§ **Task brief**
I would like the records restated word for word, without the pictures.

§ **Data records**
-- Opening Marker --
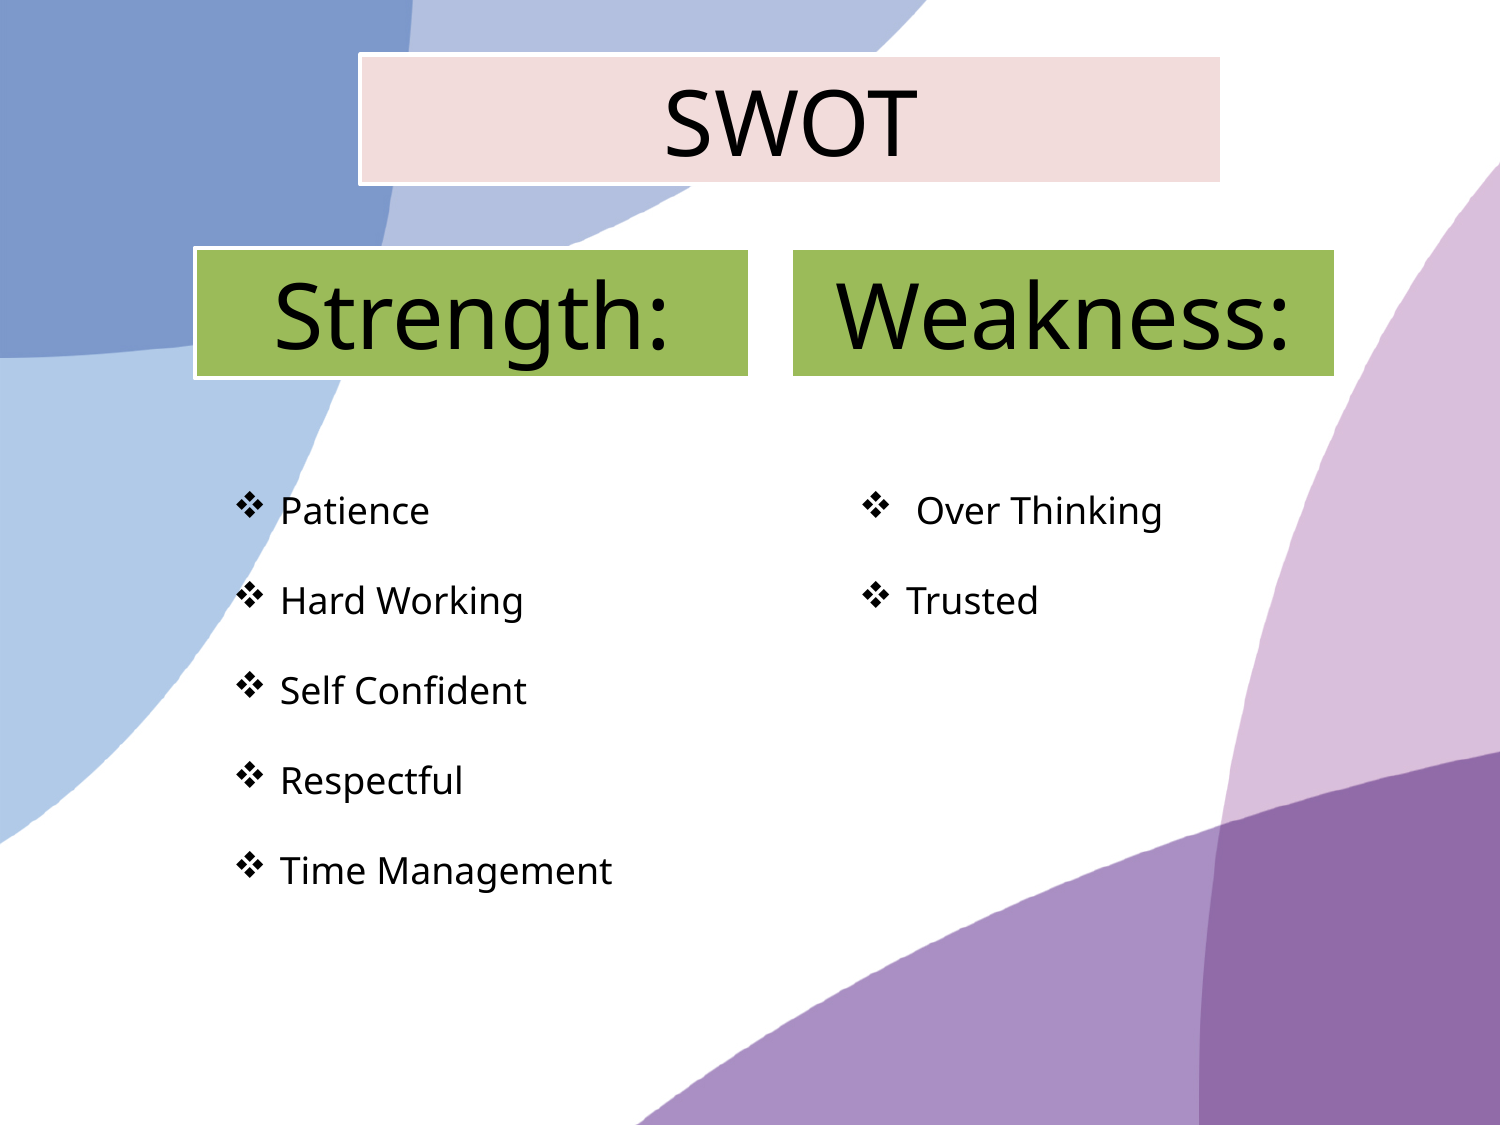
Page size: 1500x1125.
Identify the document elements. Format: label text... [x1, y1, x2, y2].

text_box Over Thinking Trusted [844, 479, 1282, 675]
text_box Patience Hard Working Self Confident Respectful Time Management [218, 479, 703, 945]
picture [0, 0, 1500, 1125]
text_box Weakness: [789, 246, 1339, 380]
text_box Strength: [193, 246, 752, 380]
text_box SWOT [358, 52, 1224, 186]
-- Closing Marker --
§ **Task result**
Page size: 1500x1125.
Identify the document elements. Format: label text... [x1, y1, x2, y2].

text_box Over Thinking Trusted [844, 479, 1282, 675]
text_box Patience Hard Working Self Confident Respectful Time Management [218, 479, 703, 945]
picture [0, 0, 1500, 1125]
text_box Weakness: [789, 246, 1339, 380]
text_box Strength: [193, 246, 752, 380]
text_box SWOT [358, 52, 1224, 186]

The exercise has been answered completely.